The authors discuss the implication of these odds ratios that are small yet significant.

“The present study involving 194 154 subjects demonstrated that preconception high TSH was associated with a small but significant increased risk of overall adverse pregnancy outcomes, including spontaneous abortion, preterm birth and LGA infants, regardless of whether we used first-trimester-specific upper limit (2·50 mIU/l) or nonpregnant reference upper limit (4·29 mIU/l). Our data support that women planning a pregnancy within 6 months should be regarded as ‘pregnant status’ and that closer observation may be required once TSH levels exceed 2·50 mIU/l, rather than the nonpregnant reference upper limit.”

Clinicians should also bear in mind:

Borderline TSH elevation has been shown to portend deleterious impacts on various pregnancy outcomes. In the present study, we found that the higher the preconception TSH, the higher the incidence of adverse pregnancy outcomes. This was concordant with other studies, although they measured TSH during pregnancy, rather than before conception. Thyroid hormones themselves directly affect foetal development and utero-placental maturation; hence, maternal hypothyroidism can influence pregnancy outcomes, especially in early gestation.”

Regarding case management, the authors conclude:

“…preconception high TSH levels were associated with a small but significant increased risk of overall adverse events, including preterm birth, CS delivery and LGA infants, even within normal nonpregnant range. TSH <2·5 mIU/l is more suitable for the assessment of women planning a pregnancy in China, but one should not make a hasty decision to initiate treatment at this point without repeating TSH measurement and checking TPO antibody status. Prospective randomized controlled trials examining the role of levothyroxine supplement in mildly hypothyroid prepregnant women are warranted in the future.”

See also Subclinical hypothyroidism in pregnancy.

Perinatal brain injury and inflammation

Nature Reviews NeurologyPerinatal brain injury involves neuroinflammation with consequences for neuropsychiatric disease extending into adult life as reported in a paper recently published in Nature Reviews Neurology. The authors state:

Inflammation is increasingly recognized as being a critical contributor to both normal development and injury outcome in the immature brain. The focus of this Review is to highlight important differences in innate and adaptive immunity in immature versus adult brain, which support the notion that the consequences of inflammation will be entirely different depending on context and stage of CNS development.”

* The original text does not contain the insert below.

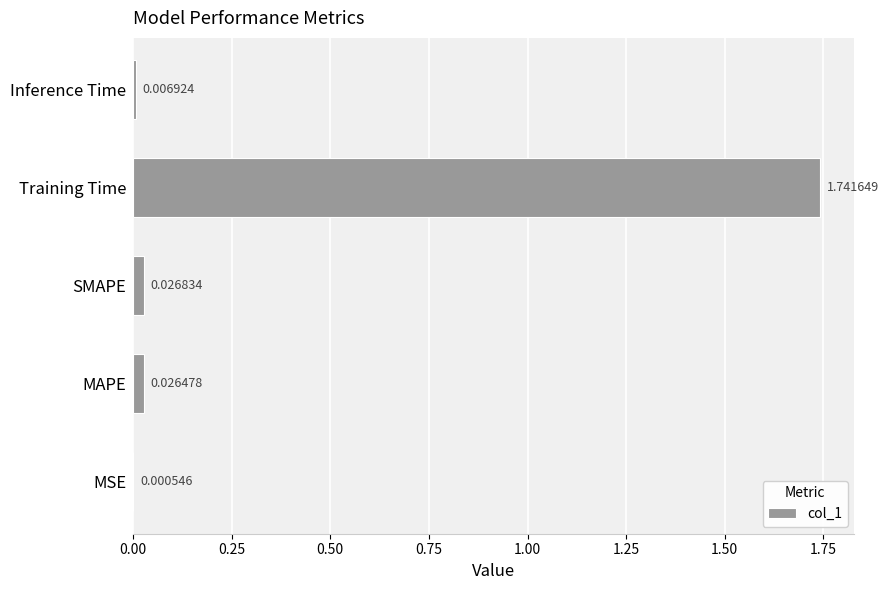

What is the sum of all values?

1.8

Preterm birth gets a head start with neuroinflammation

Inflammation plays a role in the incidence of preterm birth occurring in the first place:

“Perinatal brain injury can result from neonatal encephalopathy and perinatal arterial ischaemic stroke, usually at term, but also in preterm infants. Inflammation occurs before, during and after brain injury at term, and modulates vulnerability to and development of brain injury. Preterm birth, on the other hand, is often a result of exposure to inflammation at a very early developmental phase, which affects the brain not only during fetal life, but also over a protracted period of postnatal life in a neonatal intensive care setting, influencing critical phases of myelination and cortical plasticity.”

A risk factor for adult neuropsychiatric disorders

The authors’ conclusion reminds practitioners to consider perinatal brain injury as an etiologic factor in adult disorders:

Neuroinflammation during the perinatal period can increase the risk of neurological and neuropsychiatric disease throughout childhood and adulthood, and is, therefore, of concern to the broader group of physicians who care for these individuals.”